I know that you’re likely already feeling swamped with responsibilities and this may not be possible for many reasons besides this, but I do know how difficult it can be to keep adult children and grandchildren connected with one another and us. Would it be possible to send out a group text/message to them and ask if they’d be interested in coming for a short, no strings attached type of family dinner at your home. This doesn’t have to be anything extravagant. It could be even be served on paper plates and laps if dining space etc is limited. The point is to get together briefly, for the grandkids to get to know their family. This could be a wash. But might be worth a try. And the idea isn’t to force future Sunday dinners but occasional get togethers.
Love these thoughts and ideas. Thank you, Lori!
It’s funny. I’ve been pondering these questions lately myself. I’m not sure where to go from here, but I’m staying open and curious. I took a month off of my volunteer gig working 2 days a week making food and delivering the meals to the homeless. Some of the people I worked with were toxic and I felt grumpy when I left that kitchen. Like an outsider. And my husband resented the time I spent away from him. So now I’m re-evaluating things and meditating on the situation to feel better about it all.
I love that you’re meditating on it!

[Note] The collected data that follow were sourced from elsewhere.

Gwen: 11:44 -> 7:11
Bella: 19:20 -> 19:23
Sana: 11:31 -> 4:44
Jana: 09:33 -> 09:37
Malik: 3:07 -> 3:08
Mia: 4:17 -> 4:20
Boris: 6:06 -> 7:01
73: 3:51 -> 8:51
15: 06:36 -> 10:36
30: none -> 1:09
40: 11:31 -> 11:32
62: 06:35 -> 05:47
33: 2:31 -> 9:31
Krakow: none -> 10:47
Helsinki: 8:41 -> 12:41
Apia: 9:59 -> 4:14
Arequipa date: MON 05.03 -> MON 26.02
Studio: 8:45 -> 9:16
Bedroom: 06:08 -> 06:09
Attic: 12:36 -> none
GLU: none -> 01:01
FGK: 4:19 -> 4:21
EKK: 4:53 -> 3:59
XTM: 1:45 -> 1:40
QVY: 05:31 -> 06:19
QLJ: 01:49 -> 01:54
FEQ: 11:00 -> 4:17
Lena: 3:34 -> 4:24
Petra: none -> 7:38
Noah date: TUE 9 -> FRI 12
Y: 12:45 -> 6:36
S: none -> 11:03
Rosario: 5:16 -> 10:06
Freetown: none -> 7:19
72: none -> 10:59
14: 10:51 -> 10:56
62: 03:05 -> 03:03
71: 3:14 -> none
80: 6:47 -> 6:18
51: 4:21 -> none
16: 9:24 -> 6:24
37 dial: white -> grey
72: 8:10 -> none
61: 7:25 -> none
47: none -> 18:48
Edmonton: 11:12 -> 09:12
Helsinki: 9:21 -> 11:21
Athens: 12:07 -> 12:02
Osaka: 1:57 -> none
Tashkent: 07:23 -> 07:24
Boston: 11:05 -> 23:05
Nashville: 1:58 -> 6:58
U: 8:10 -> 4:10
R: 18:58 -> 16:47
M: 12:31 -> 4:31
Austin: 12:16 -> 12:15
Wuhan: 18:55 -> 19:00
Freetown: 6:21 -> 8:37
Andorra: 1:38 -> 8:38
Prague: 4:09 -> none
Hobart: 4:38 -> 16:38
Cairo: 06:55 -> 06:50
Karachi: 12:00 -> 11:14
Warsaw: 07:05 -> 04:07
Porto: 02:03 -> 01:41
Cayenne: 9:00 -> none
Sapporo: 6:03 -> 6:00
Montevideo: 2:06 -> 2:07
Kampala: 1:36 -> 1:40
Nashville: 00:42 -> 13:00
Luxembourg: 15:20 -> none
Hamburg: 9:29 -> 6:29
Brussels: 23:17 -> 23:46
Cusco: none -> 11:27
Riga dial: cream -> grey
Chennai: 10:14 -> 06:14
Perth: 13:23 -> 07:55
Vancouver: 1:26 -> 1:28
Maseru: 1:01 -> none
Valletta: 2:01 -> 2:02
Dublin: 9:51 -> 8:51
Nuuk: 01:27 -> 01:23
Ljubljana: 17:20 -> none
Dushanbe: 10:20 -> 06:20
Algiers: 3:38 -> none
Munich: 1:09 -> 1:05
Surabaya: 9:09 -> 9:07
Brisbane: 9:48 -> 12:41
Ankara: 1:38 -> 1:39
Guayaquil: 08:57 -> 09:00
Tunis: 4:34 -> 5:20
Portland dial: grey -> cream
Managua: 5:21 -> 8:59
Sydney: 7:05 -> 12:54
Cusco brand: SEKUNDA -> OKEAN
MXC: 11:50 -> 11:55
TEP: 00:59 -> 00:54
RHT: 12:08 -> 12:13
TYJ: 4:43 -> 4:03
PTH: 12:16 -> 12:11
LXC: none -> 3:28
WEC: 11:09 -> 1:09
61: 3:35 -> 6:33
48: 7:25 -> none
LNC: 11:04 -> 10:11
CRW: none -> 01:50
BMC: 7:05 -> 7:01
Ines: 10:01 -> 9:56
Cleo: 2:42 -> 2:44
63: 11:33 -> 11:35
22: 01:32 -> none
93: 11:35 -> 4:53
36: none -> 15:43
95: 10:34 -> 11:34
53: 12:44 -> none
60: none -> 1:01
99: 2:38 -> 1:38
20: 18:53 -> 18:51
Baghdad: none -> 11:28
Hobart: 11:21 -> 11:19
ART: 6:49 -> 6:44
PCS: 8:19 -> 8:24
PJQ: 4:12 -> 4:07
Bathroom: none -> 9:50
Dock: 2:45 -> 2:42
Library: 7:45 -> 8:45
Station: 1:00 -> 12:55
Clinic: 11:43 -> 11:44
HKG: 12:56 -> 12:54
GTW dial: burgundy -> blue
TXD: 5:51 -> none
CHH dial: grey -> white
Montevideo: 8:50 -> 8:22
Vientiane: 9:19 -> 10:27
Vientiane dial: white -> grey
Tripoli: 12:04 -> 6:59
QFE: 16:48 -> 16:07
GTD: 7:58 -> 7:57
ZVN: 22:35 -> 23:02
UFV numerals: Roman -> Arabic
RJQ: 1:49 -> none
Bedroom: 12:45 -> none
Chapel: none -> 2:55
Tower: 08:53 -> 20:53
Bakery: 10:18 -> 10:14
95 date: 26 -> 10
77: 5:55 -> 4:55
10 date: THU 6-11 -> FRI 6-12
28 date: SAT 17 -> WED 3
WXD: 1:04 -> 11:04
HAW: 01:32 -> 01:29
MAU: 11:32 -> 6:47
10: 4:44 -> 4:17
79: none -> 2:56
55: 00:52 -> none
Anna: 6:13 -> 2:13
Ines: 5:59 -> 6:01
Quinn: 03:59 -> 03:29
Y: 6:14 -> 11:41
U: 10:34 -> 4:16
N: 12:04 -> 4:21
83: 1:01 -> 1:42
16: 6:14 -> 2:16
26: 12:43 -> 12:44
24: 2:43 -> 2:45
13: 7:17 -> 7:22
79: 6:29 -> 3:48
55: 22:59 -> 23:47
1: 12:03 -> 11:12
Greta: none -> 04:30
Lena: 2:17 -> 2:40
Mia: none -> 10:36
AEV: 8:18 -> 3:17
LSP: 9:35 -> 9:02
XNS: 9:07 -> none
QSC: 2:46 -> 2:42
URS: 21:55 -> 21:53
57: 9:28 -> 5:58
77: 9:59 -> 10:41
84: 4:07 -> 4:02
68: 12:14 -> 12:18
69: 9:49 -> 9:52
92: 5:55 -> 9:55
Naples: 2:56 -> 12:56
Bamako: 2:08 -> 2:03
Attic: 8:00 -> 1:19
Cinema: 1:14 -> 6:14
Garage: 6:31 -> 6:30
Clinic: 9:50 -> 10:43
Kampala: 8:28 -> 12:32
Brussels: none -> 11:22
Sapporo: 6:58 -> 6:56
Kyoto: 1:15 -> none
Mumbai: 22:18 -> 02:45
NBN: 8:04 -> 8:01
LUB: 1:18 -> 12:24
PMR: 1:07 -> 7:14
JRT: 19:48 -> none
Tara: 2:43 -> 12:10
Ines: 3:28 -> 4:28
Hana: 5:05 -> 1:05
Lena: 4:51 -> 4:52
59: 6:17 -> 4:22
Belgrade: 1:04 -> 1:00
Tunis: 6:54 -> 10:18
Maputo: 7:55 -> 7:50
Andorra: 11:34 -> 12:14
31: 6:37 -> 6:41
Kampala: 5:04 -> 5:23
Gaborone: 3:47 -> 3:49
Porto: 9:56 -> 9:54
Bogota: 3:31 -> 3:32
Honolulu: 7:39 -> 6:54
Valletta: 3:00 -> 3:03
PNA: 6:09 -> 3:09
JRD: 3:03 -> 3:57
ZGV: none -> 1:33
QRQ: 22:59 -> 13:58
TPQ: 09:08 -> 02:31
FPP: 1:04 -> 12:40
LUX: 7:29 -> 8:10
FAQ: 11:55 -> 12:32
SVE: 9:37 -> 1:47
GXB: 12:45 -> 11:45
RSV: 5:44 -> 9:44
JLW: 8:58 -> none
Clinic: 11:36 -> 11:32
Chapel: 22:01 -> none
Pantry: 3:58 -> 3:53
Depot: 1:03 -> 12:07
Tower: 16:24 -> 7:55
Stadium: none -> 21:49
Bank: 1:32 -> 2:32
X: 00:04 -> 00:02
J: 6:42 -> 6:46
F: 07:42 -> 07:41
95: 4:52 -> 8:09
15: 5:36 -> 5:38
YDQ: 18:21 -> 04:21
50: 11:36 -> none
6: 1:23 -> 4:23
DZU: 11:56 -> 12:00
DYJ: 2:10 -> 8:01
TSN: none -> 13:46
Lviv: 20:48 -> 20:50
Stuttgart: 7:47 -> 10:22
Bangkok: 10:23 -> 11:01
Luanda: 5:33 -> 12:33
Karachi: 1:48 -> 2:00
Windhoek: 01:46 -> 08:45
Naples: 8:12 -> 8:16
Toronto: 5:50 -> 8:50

Also love the words “open” and “curious.”
Love these truths. Thank you for sharing.
I’m so glad it resonated, Shelly! Thank you!
I am a single divorced woman with grown children and no grandchildren I pretty much live to work because I don’t have enough money to retire.I want to travel and see the world which is out of reach to me. I don’t have friends to socialize with out of work and the young women I work with are 40 years younger then me so they don’t want to hang out with an old woman and I don’t blame them, I would have felt the same way at their age.I don’t have any hobbies and nothing in life at present excites me. I moved from a beach town to a city in a different state to be closer to my sister and I have found out I don’t like cities and miss living near nature.I am not trying to be a Debbie Downer, I am just calling it like it is.
Not sure how I can turn my life around unless I win the lottery,
Hi Gretel. I’d love to see you try the “ideal day and week” reflection just to see what it looks like for you. You may not be able to turn your life around as you say, but there are always small action steps that can be taken towards any one thing that you choose. But don’t censor yourself. Otherwise you might miss out on some good information from within!